Farming is a traditional industry for the UK and it is vital that we continue to improve our standards.

Phasing out food subsidies

The issue with the think tank’s idea is that it would mean the UK would become almost entirely dependent on imported meat and lowering of tariffs could see the lowering of standards. Reports have already been made about chlorine-washed chicken and hormone-treated beef, which are currently banned under EU regulation. The think tank suggested that the government should pay them for other activities, such as protecting the environment.

This follows Michael Gove’s first big speech as environment minister, where he confirmed that farmers are guaranteed the £3 billion annual subsidies post-Brexit until at least 2022.

Furthermore, he also said that future subsidies would be dependent on the wider benefits offered to the public from farmers, such as environmental protection.

The report says that from 2020 all food production subsidies should be phased out and gone by 2025. The problem is that the think tank, the Policy Exchange, Gove was one of the founders and the report suggests that we cannot keep up with farming standards in New Zealand and elsewhere.
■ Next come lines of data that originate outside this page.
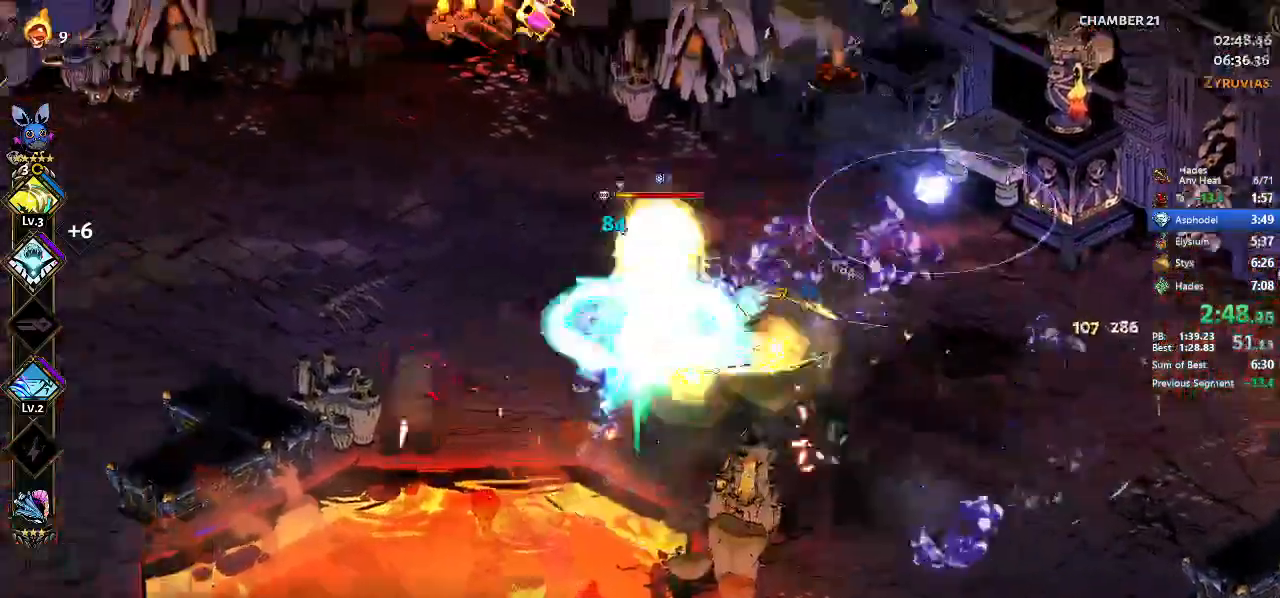
{"buttons": ["Y"], "left_stick": "right", "events": [[167, "A", "up"], [167, "X", "up"], [167, "left_stick", "up-right"], [267, "left_stick", "right"], [300, "Y", "down"], [367, "Y", "up"], [467, "Y", "down"]]}
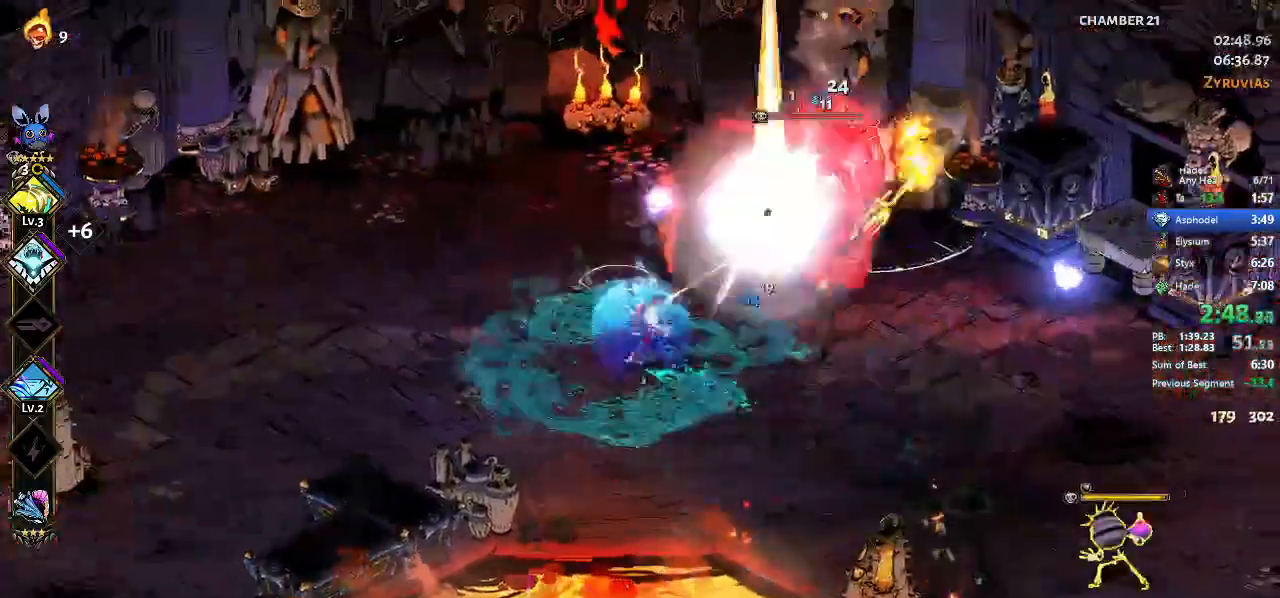
{"buttons": ["A"], "left_stick": "up-right", "events": [[33, "Y", "up"], [167, "Y", "down"], [200, "B", "down"], [200, "Y", "up"], [267, "B", "up"], [400, "left_stick", "up-right"], [467, "A", "down"]]}
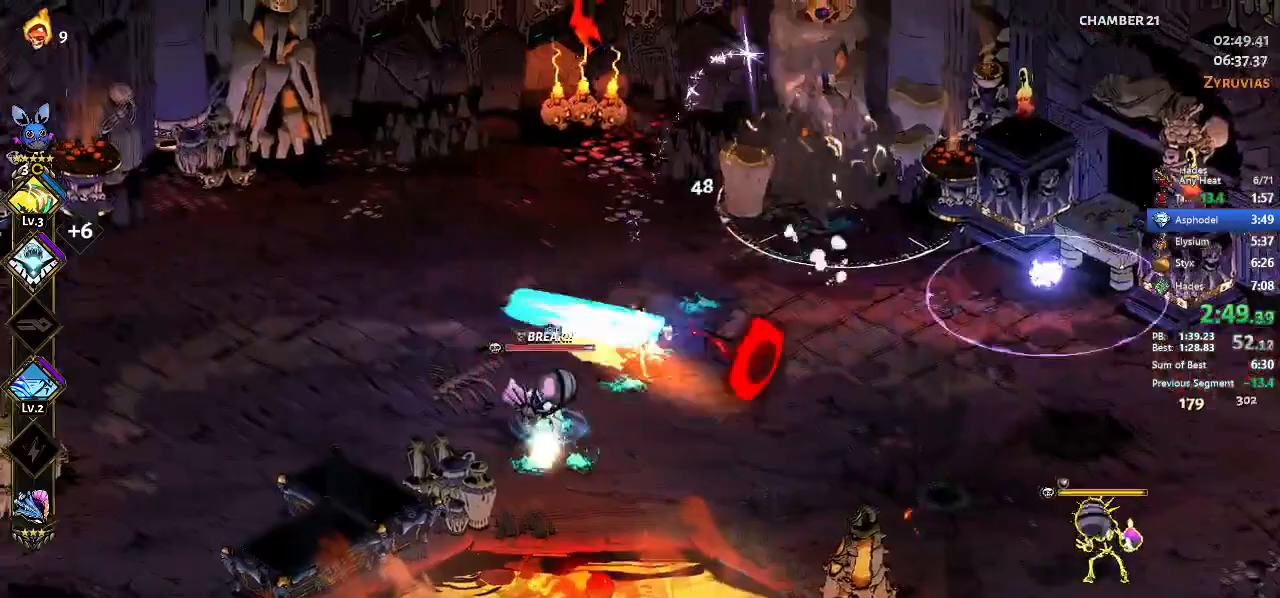
{"buttons": ["X"], "left_stick": "center", "events": [[33, "X", "down"], [100, "A", "up"], [233, "left_stick", "right"], [467, "left_stick", "center"]]}
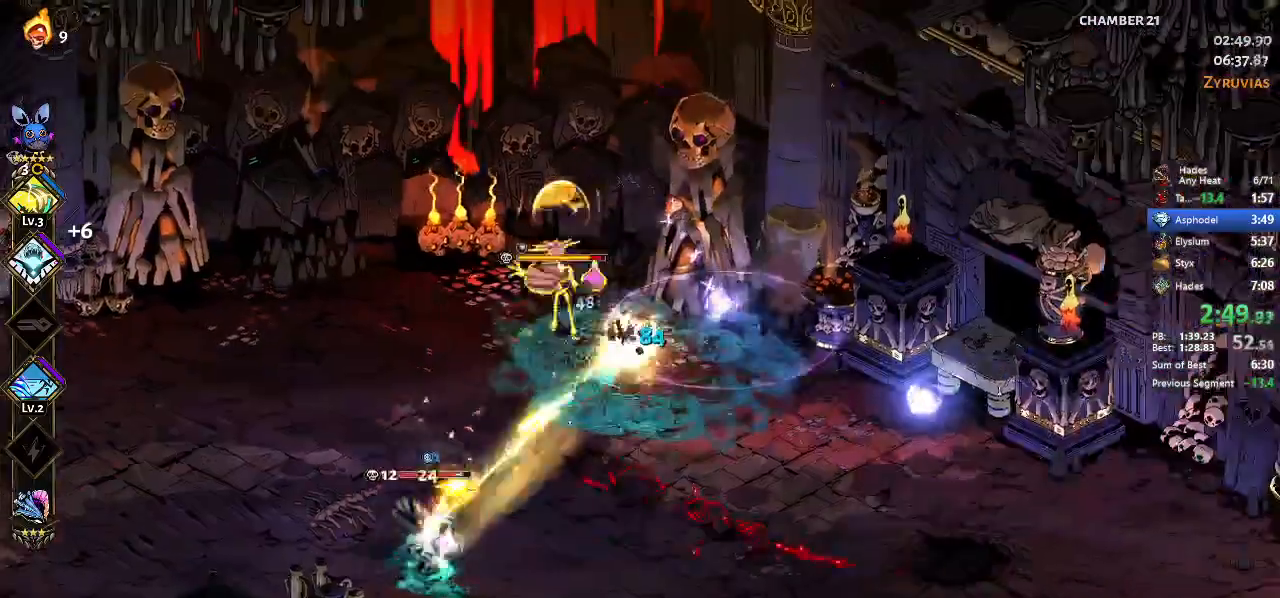
{"buttons": ["A", "X"], "left_stick": "left", "events": [[367, "left_stick", "left"], [433, "A", "down"]]}
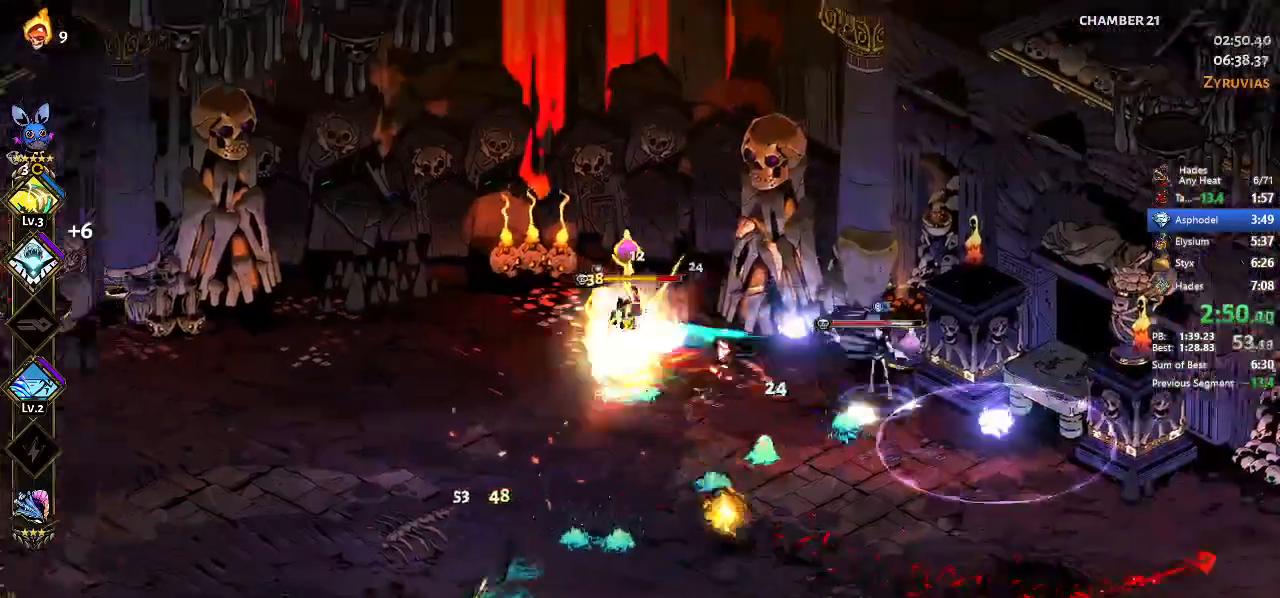
{"buttons": ["X"], "left_stick": "down-right", "events": [[67, "A", "up"], [67, "left_stick", "right"], [133, "A", "down"], [233, "A", "up"], [233, "left_stick", "down-right"]]}
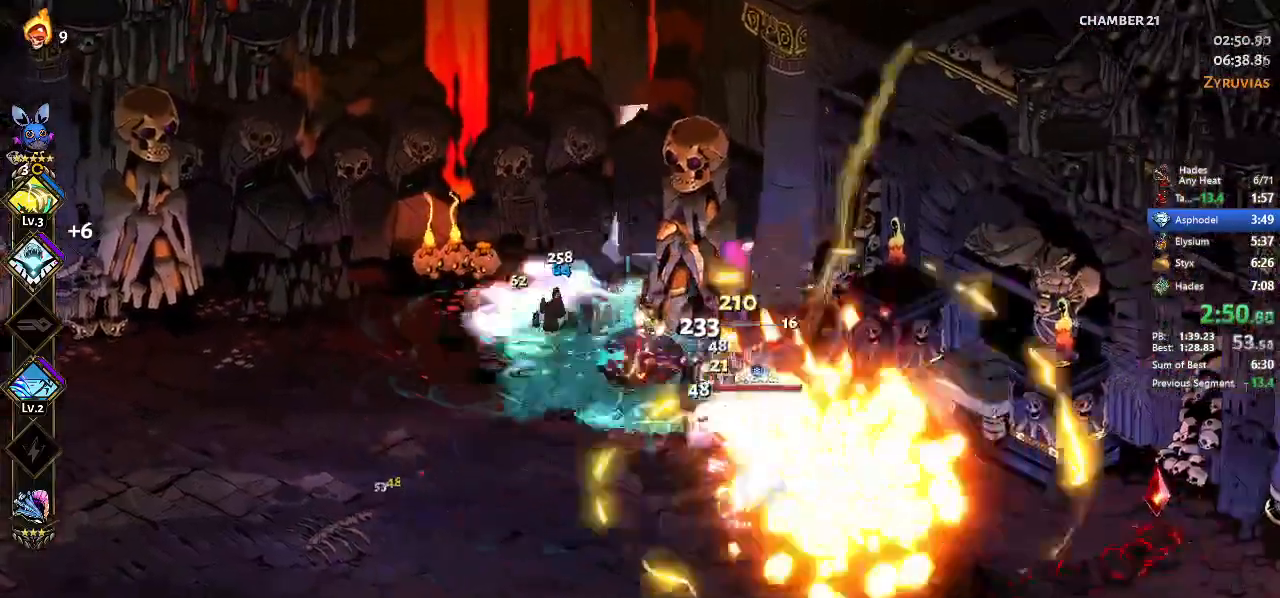
{"buttons": ["X"], "left_stick": "down-right", "events": [[67, "A", "down"], [200, "A", "up"], [367, "A", "down"], [433, "A", "up"]]}
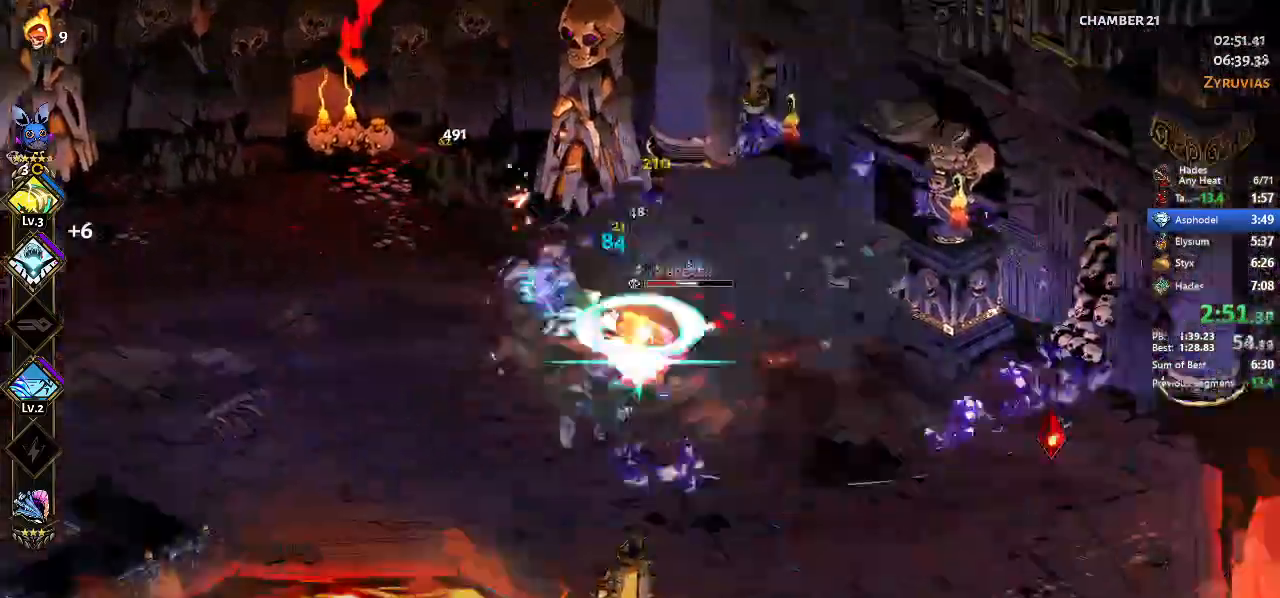
{"buttons": ["L2"], "left_stick": "up-right", "events": [[67, "A", "down"], [133, "A", "up"], [200, "A", "down"], [367, "left_stick", "up-right"], [400, "A", "up"], [400, "L2", "down"], [400, "X", "up"]]}
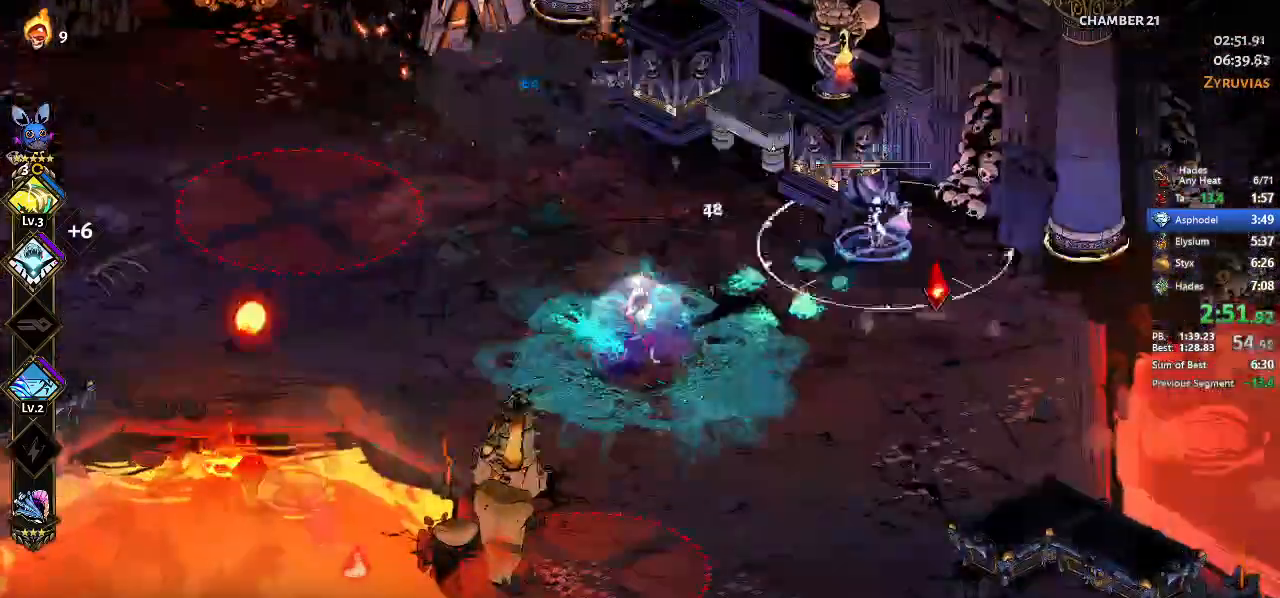
{"buttons": ["A", "X"], "left_stick": "right", "events": [[33, "Y", "down"], [100, "L2", "up"], [100, "Y", "up"], [433, "A", "down"], [433, "X", "down"], [433, "left_stick", "right"]]}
However, New Zealand is bad comparison because after they cut food production subsidies, 70% of farmers went out of business and whilst it is reported that their industry is ‘thriving’, those reports come from the big business that can afford to set up.

More than meets the eye?

Either way, if the reports are correct and New Zealand farming is at its height, it took a long time to get there and real investment into other areas of farming such as environmental protections.

The government would need to ensure that significant costs for environmental protection infrastructure would be either subsidised entirely or at least partly.

Except there is one part of the report that suggests something else could be at play here. The report says that if removing the subsidies caused farmers to give up farming, there should be a mechanism in lace for redesigning agricultural land for other purposes such as housing. This suggests that land that would have previously been used by a business that has been contributing to the UK economy be sold off to build housing, the issue is that the report implies that it should go to the private sector.

The centre-right think tank could possibly be suggesting that the UK purposefully forces farmers out of business to then sell off the land to the private sector and share some of the land-value gains with the farmers, not all or even most, just some of the gains. However, that interpretation is entirely up to you.